My younger girl, an adult of 23, is planning to fly the coop this coming month. She and a friend are moving into a rental house just a couple blocks from my older daughter and her roommate. It’s hard to believe that I have children this old and this self-reliant, for it seems not all that long ago when all four kids were itty-bitty babies, dependent on their mother for every little need. But just as I began to wax nostalgic for the good old days, I got a taste of new-mommyhood again.
We adopted a puppy a week ago today. He’s an adorable golden retriever with a friendly, happy disposition (when he’s not trying to bite every little shred of our being). We’ve had a puppy before–a medium-small mixed-breed dog–but somehow I blocked out all the bad stuff of the adjustment period the minute I laid eyes on Woody. I guess it’s kind of like childbirth. If we were to remember the excruciating pain, we wouldn’t ever repeat the process, some of us three more times.
An inevitable part of the dog-owning program I also finally had been able to push out of my mind was the day we had to put Sammy down. On that day I vowed to never get another dog. But life goes on, and here I am with another needy creature looking to me to fill his every need.

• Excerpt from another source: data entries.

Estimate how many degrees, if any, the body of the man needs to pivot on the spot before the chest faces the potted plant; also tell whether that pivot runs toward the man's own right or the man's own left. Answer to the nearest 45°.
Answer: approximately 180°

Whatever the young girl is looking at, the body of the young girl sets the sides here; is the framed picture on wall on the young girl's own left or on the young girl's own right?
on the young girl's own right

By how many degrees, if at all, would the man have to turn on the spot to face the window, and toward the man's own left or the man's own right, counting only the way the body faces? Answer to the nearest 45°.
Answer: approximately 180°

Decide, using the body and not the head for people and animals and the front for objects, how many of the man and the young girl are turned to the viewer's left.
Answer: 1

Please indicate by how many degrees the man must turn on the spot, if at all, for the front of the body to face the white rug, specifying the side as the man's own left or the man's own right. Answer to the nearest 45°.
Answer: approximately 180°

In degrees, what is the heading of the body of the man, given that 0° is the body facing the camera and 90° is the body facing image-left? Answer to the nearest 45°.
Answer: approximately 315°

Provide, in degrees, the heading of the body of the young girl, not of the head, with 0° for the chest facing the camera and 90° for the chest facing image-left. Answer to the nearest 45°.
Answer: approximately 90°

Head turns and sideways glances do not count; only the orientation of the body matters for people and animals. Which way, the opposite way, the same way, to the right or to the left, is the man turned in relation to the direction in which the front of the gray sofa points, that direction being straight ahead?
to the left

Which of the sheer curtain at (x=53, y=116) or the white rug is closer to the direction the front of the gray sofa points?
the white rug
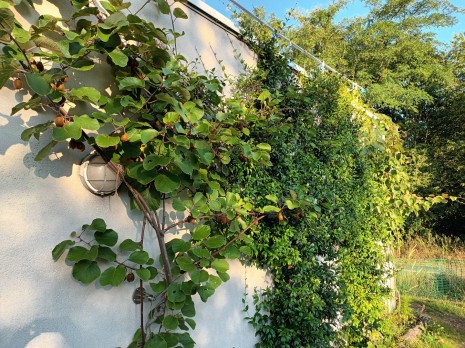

I’m not going to lie. Not wanting another dog wasn’t just about the sentimentality of losing Sammy. It also had to do with my all too keen awareness of the amount of time, devotion, and expense a dog can be. (Doesn’t it always fall on the mom?) Sammy had been a pretty easy pup, too, as far as upkeep goes. He didn’t eat a whole lot and he was healthy for most of his lifetime. He was also an outdoor dog and, I’m almost ashamed to admit, was easy to ignore at times. Fortunately, he was content to be outside in the beautiful Southern California sun. Who wouldn’t be?
But for whatever reason (was it being pressured by one of the kids or was it a midlife crisis?), I went against my own fine common sense and took on not just another dog, but a helpless puppy that would one day become a large dog and one that, according to its breed’s nature, will need companionship on a daily basis.
For the past week, it’s been like raising a newborn again. The whining, crying, and attachment are there–especially in the first two days and nights–and the near-constant supervising is exhausting. He needs to be caged in the kitchen (his nursery?) for the time being until he can get used to a crate (his crib?). He also needs to be housebroken, which is quite a lot like potty training a child.
Things are getting better and Woody is adjusting well to his new home, but it’s an awful lot of work. He’s a cute puppy, as all babies are, but I look forward to the day when the little guy is able to make decisions on his own and need me a lot less. Every living creature eventually becomes autonomous. Fortunately, it comes sooner with pets than with kids.